**PROBLEM DESCRIPTION**
From the listing below, set down exactly the lines between the one holding "M430,491l11,65 -138,24 -12,-65z" and the one holding "M205,807c25,0 43,0 55,25l42,103", inclusive. No other line is wanted.
##### MATERIAL PROVIDED #####
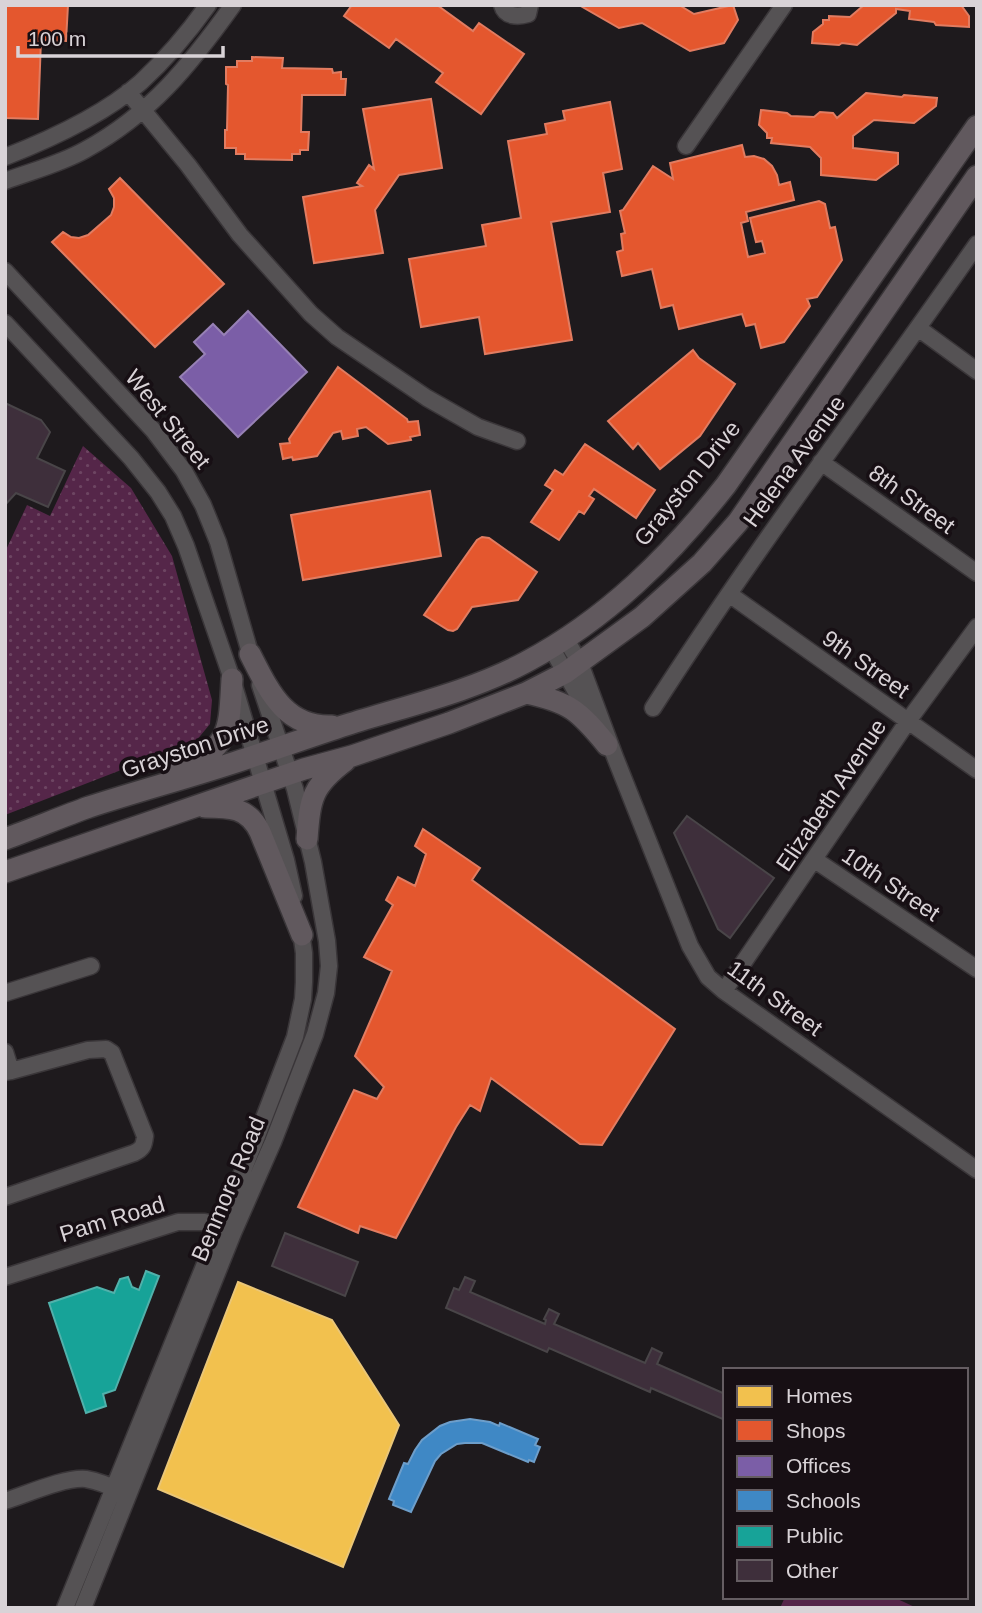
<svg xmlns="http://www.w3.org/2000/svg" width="982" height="1613" viewBox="0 0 982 1613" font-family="Helvetica,sans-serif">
<defs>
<pattern id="park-dots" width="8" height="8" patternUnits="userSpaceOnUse" patternTransform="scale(1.75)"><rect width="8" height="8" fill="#552649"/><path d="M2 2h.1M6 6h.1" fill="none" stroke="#6d4562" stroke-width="1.8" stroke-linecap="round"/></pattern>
</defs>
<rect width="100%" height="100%" fill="#1e1a1d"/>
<path fill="url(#park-dots)" d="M83,446l48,42 41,68 40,144 -2,24 -14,17 -191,74v-263l22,-47 23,11z"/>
<path fill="#552649" d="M785,1597h108l24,11h-137z"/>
<path fill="#f2c14e" stroke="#eac677" stroke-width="2" d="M238,1282l94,38 67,105 -56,142 -185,-78z"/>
<path fill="#e4572e" stroke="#e17c61" stroke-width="2" d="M5,5h63l-2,36 -25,-1 -3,79 -33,-1z
M352,5h85l36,26 6,-8 45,31 -43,60 -45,-32 7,-9 -47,-34 -7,9 -45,-32z
M579,5h100l15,9 39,-9 5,15 -14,23 -34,8 -48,-28 -23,5z
M864,5h97l8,11v11l-33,-2 -2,-3 -25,-3 1,-8 -14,-2v4l-39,32 -15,-2 -3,2 -27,-2 1,-11 10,-8v-4h6v-4l21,1z
M252,57l31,1 -1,10 50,1 1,4 8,-1v7h5l-1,16h-43l-1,37h8l-1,18h-8v4h-8v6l-47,-1v-5h-9v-6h-11v-18h2l1,-45 -2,-1v-17h11v-6h15z
M866,93l36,4 2,-2 33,3 -1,8 -22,17 -40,-3 -21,16v12l45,5v11l-22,16 -55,-5v-17l-11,-11 -39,-4 1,-5h-5v-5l-8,-8 2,-15 26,3 4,3 23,1 6,-5 13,1 4,5z
M431,99l11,69 -43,7 -24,35 8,43 -69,10 -11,-66 59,-11 -5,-3 12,-18 5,4 -11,-60z
M610,102l12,67 -19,4 7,39 -59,10 21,118 -87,14 -6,-37 -58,10 -12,-68 77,-13 -4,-21 39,-7 -13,-77 39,-7 -2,-10 20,-4 -2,-9z
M742,145l3,12 9,-1 10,3 8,7 5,9 2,10 11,-3 4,18 -48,12 2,9 -7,2 7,34 17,-4 -3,-12 -6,1 -6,-24 69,-17 6,3 5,24 5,-1 7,33 -25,37 -10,2 3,7 -26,36 -23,6 -6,-24 -9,2 -4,-12 -63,15 -6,-24 -12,3 -9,-39 -30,7 -5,-24 6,-2 -2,-16 4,-1 -5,-22 3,-1 30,-44 20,13 -3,-16z
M120,178l104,106 -69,63 -103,-105 11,-10 8,5 8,1 9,-3 23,-20 3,-8v-9l-5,-9z
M693,350l6,8 36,26 -35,52 -40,33 -22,-26 -5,6 -25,-28z
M338,367l69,52 1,3 10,-1 2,14 -10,2 1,3 -23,4 -22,-17 -9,2 1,7 -15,3 -2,-8 -8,2 -16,23 -24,4 -1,-3 -9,2 -3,-15 10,-1 -1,-4z
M585,444l70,46 -19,28 -42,-29 -5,7 5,3 -10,15 -5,-3 -20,29 -28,-18 22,-32 -8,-5 10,-15 8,5z
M430,491l11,65 -138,24 -12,-65z
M482,537l7,1 48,34 -19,28 -46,7 -15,22 -4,2 -5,-1 -24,-15 53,-75z
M423,829l57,39 -8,12 203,149 -73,116 -22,-1 -89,-66 -11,33 -10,-6 -14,22 -60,111 -36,-12 -2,7 -60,-26 56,-117 23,9 7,-12 -29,-31 37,-85 -28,-14 29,-52 -7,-5 12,-23 17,9 11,-32 -11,-8z"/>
<path fill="#7b5ea7" stroke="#9781b5" stroke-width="2" d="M248,311l59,61 -69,65 -58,-60 25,-23 -11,-12 19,-18 11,11z"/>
<path fill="#3f88c5" stroke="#6d9eca" stroke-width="2" d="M470,1419l20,3 9,4 1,-3 38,16 -3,6 5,2 -6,15 -5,-2 -1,2 -46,-19h-17l-8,1 -16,10 -6,7 -24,51 -18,-7 1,-4 -5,-2 15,-36 4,1 7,-14 7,-10 18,-14 10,-4z"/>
<path fill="#17a398" stroke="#51b1ab" stroke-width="2" d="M146,1271l13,5 -44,114 -12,4 3,12 -20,7 -37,-110 48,-16 17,6 6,-14 8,-2 4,10 7,3z"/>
<path fill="#3e2f3b" stroke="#494548" stroke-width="2" d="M5,403l36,17 9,12 -13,26 28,13 -17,36 -32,-14 -11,12z
M687,816l87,62 -44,60 -12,-9 -44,-96z
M285,1233l73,29 -13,34 -73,-30z
M465,1277l10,4 -5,11 75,32 1,-4 -2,-1 5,-10 10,5 -5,10 91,39 7,-15 10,5 -5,11 68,30v26l-74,-32 -1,4 -101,-44 -2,4 -101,-44 8,-20 5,2z"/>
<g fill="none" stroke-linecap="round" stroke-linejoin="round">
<g stroke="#3a3639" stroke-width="19">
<path id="minor" d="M502,5c3,12 16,12 26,9l2,-9
M128,92l60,73 52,70 71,79 26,23 90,61 51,29 39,14
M686,146l98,-141
M5,157c46,-18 99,-42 136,-75 25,-23 47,-49 67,-77
M5,181c27,-10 55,-17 80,-31 66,-36 105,-85 148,-145
M5,271l148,159 31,41 19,34 15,37 35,121
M5,323l126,135 27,34 15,24 13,30 46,133 54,181 8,36
M918,328l59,43
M821,462l156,111
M729,594l248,176
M565,638l15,25 35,94 75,189 18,31 16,14 253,179
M551,647l42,75
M653,708c102,-159 216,-309 324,-464
M815,860l162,109
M724,991l184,-270 69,-94
M5,993l86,-27
M5,1052l6,19 -6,1
M5,1197l129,-44c9,-4 10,-8 11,-17l-33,-83 -6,-4 -18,1 -77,21
M5,1277l173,-55h27l23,9
M5,1501c22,-7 60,-24 81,-22 13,2 26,8 37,14
M65,1608l192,-472 38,-99 8,-38 1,-17v-29l-4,-28
M83,1608l150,-375 40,-91 42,-108 11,-41 3,-27 -2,-25 -14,-79 -18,-73 -35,-104"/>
</g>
<g stroke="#3a3639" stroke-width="24">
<path id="major" d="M250,654c19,37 35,74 82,72
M526,693c44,9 53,18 81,52
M178,769c53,-22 51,-37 54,-90
M205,807c25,0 43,0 55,25l42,103
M5,839c28,-10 56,-22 84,-32 49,-16 98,-29 147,-45 37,-12 73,-25 110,-37 60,-19 124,-33 180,-63 81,-43 144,-106 200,-177l251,-359
M307,839c3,-41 5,-53 38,-78
M5,872l299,-103 48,-13 97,-33 77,-30 39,-20 77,-56 60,-54 36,-41 239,-346"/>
</g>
<use href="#minor" stroke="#555254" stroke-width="16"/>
<use href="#major" stroke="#61595e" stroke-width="21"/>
</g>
<g text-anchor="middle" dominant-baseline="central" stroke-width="7" stroke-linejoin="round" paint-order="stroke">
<g font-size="23" fill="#d9d3d7" stroke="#170f14">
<text transform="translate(168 419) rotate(51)">West Street</text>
<text transform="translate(794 461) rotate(-54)">Helena Avenue</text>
<text transform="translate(687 483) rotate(-51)">Grayston Drive</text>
<text transform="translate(912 499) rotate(36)">8th Street</text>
<text transform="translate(866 664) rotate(35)">9th Street</text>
<text transform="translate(195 747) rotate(-18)">Grayston Drive</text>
<text transform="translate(831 795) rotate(-56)">Elizabeth Avenue</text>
<text transform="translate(891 884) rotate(34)">10th Street</text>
<text transform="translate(775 998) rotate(36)">11th Street</text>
<text transform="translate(228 1189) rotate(-67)">Benmore Road</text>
<text transform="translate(112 1219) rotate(-17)">Pam Road</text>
</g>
</g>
<rect width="982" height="1613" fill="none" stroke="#d9d3d7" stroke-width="14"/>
<rect x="723" y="1368" width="245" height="231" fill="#170f14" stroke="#655d62" stroke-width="2"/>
<rect x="737" y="1386" width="35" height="21" fill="#f2c14e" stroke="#655d62" stroke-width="2"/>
<text x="786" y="1403" font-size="21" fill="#d9d3d7">Homes</text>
<rect x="737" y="1420" width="35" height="21" fill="#e4572e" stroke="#655d62" stroke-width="2"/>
<text x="786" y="1438" font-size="21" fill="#d9d3d7">Shops</text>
<rect x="737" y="1456" width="35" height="21" fill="#7b5ea7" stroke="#655d62" stroke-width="2"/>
<text x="786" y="1473" font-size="21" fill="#d9d3d7">Offices</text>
<rect x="737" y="1490" width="35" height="21" fill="#3f88c5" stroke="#655d62" stroke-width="2"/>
<text x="786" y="1508" font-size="21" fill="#d9d3d7">Schools</text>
<rect x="737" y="1526" width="35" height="21" fill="#17a398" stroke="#655d62" stroke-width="2"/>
<text x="786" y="1543" font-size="21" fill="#d9d3d7">Public</text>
<rect x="737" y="1560" width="35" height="21" fill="#3e2f3b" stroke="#655d62" stroke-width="2"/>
<text x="786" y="1578" font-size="21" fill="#d9d3d7">Other</text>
<path d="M18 46v10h205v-10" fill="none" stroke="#d9d3d7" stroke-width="3.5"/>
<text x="28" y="46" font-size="21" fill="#d9d3d7" stroke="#170f14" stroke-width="5" paint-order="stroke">100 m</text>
</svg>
#####
**ANSWER**
M430,491l11,65 -138,24 -12,-65z
M482,537l7,1 48,34 -19,28 -46,7 -15,22 -4,2 -5,-1 -24,-15 53,-75z
M423,829l57,39 -8,12 203,149 -73,116 -22,-1 -89,-66 -11,33 -10,-6 -14,22 -60,111 -36,-12 -2,7 -60,-26 56,-117 23,9 7,-12 -29,-31 37,-85 -28,-14 29,-52 -7,-5 12,-23 17,9 11,-32 -11,-8z"/>
<path fill="#7b5ea7" stroke="#9781b5" stroke-width="2" d="M248,311l59,61 -69,65 -58,-60 25,-23 -11,-12 19,-18 11,11z"/>
<path fill="#3f88c5" stroke="#6d9eca" stroke-width="2" d="M470,1419l20,3 9,4 1,-3 38,16 -3,6 5,2 -6,15 -5,-2 -1,2 -46,-19h-17l-8,1 -16,10 -6,7 -24,51 -18,-7 1,-4 -5,-2 15,-36 4,1 7,-14 7,-10 18,-14 10,-4z"/>
<path fill="#17a398" stroke="#51b1ab" stroke-width="2" d="M146,1271l13,5 -44,114 -12,4 3,12 -20,7 -37,-110 48,-16 17,6 6,-14 8,-2 4,10 7,3z"/>
<path fill="#3e2f3b" stroke="#494548" stroke-width="2" d="M5,403l36,17 9,12 -13,26 28,13 -17,36 -32,-14 -11,12z
M687,816l87,62 -44,60 -12,-9 -44,-96z
M285,1233l73,29 -13,34 -73,-30z
M465,1277l10,4 -5,11 75,32 1,-4 -2,-1 5,-10 10,5 -5,10 91,39 7,-15 10,5 -5,11 68,30v26l-74,-32 -1,4 -101,-44 -2,4 -101,-44 8,-20 5,2z"/>
<g fill="none" stroke-linecap="round" stroke-linejoin="round">
<g stroke="#3a3639" stroke-width="19">
<path id="minor" d="M502,5c3,12 16,12 26,9l2,-9
M128,92l60,73 52,70 71,79 26,23 90,61 51,29 39,14
M686,146l98,-141
M5,157c46,-18 99,-42 136,-75 25,-23 47,-49 67,-77
M5,181c27,-10 55,-17 80,-31 66,-36 105,-85 148,-145
M5,271l148,159 31,41 19,34 15,37 35,121
M5,323l126,135 27,34 15,24 13,30 46,133 54,181 8,36
M918,328l59,43
M821,462l156,111
M729,594l248,176
M565,638l15,25 35,94 75,189 18,31 16,14 253,179
M551,647l42,75
M653,708c102,-159 216,-309 324,-464
M815,860l162,109
M724,991l184,-270 69,-94
M5,993l86,-27
M5,1052l6,19 -6,1
M5,1197l129,-44c9,-4 10,-8 11,-17l-33,-83 -6,-4 -18,1 -77,21
M5,1277l173,-55h27l23,9
M5,1501c22,-7 60,-24 81,-22 13,2 26,8 37,14
M65,1608l192,-472 38,-99 8,-38 1,-17v-29l-4,-28
M83,1608l150,-375 40,-91 42,-108 11,-41 3,-27 -2,-25 -14,-79 -18,-73 -35,-104"/>
</g>
<g stroke="#3a3639" stroke-width="24">
<path id="major" d="M250,654c19,37 35,74 82,72
M526,693c44,9 53,18 81,52
M178,769c53,-22 51,-37 54,-90
M205,807c25,0 43,0 55,25l42,103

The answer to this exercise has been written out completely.